L’assenza dello slovacco si sente anche nei numeri con una media di 1.7 a partita contro i 2.3 ottenuti lo scorso con Hamsik presente nonostante un ruolo diverso e mai realmente assorbito. Infatti uno dei motivi che ha spinto lo slovacco ad andare via è stato anche dovuto ad una nuova posizione in campo mai realmente accettata. Dopo l’addio di Jorginho, Ancelotti scelse lui come regista. L’allenatore era certo che lo slovacco potesse interpretare questo ruolo, ma alla fine la cessione in Cina interruppe il processo che comunque aveva mostrato diverse difficoltà.

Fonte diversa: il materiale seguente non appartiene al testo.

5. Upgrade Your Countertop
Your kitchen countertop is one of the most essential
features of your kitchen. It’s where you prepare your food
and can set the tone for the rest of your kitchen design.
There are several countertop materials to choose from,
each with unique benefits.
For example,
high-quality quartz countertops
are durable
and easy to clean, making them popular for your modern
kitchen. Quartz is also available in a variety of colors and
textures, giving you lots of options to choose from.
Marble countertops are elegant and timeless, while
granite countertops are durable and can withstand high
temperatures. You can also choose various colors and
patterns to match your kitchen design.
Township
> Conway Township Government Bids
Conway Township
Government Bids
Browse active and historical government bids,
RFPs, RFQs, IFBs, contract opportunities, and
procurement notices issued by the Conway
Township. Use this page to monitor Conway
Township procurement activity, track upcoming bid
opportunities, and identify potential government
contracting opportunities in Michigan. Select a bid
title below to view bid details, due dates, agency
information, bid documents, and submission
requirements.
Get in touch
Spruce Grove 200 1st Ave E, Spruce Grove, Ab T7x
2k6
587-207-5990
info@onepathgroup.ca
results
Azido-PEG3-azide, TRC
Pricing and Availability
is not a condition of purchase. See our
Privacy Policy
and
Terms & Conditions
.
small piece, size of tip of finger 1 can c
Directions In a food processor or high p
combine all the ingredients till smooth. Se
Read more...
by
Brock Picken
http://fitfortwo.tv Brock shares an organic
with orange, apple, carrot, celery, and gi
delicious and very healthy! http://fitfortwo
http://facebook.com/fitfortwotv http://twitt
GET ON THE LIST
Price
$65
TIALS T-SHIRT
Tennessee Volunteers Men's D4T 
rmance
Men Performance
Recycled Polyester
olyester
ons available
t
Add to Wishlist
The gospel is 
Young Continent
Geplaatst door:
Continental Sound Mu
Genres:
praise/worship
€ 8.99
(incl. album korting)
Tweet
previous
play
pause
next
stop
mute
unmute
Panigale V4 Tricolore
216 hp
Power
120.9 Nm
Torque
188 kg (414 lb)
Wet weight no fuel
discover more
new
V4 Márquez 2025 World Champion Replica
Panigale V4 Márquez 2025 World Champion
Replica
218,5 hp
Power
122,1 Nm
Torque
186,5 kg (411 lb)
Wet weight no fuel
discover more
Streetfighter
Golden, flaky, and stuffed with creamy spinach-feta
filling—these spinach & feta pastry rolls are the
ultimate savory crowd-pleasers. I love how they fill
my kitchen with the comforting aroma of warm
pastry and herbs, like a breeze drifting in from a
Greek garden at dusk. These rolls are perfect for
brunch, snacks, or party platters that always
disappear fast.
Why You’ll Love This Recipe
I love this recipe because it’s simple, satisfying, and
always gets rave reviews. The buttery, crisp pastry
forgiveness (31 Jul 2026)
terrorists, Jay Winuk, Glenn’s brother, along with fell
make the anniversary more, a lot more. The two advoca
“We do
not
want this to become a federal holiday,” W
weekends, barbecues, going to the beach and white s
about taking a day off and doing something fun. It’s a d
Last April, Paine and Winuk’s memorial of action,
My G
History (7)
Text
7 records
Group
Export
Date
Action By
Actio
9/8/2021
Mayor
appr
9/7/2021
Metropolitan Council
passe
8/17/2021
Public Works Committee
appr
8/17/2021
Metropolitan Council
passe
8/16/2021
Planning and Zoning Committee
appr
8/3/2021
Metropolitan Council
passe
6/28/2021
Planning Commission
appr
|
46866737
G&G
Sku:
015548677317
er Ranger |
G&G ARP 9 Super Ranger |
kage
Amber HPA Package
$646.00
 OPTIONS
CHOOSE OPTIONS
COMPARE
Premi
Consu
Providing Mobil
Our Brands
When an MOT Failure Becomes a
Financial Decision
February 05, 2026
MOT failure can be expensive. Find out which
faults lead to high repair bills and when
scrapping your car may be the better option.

Adesso i due pareggi consecutivi contro Genk e Torino hanno riacceso dibattiti, confronti e analisi. E c’è chi rimpiange proprio Marek Hamsik. Caso vuole che lo slovacco si faccia sentire, dopo mesi di silenzio, proprio in questi giorni. Il centrocampista a Sportmediaset ha annunciato che sarà presente in tribuna ad assistere alla sfida contro l’Atalanta. Hamsik inoltre conferma che l’addio al Napoli è stata una sua decisione e non esclude il ritorno. “Tornare per dare una mano? Difficile rispondere. Non lo escludo, ma devo dire di aver firmato per 3 anni in Cina”. Poi guarda in faccia alla realtà e ammette “Penso di rimanere lì”. La nostalgia c’è sempre, ma i contratti pesano e fanno piacere. Hamsik ha semplicemente capito quanto Napoli e il Napoli possano mancare con buona pace di chi auspica un suo ritorno decisamente impossibile.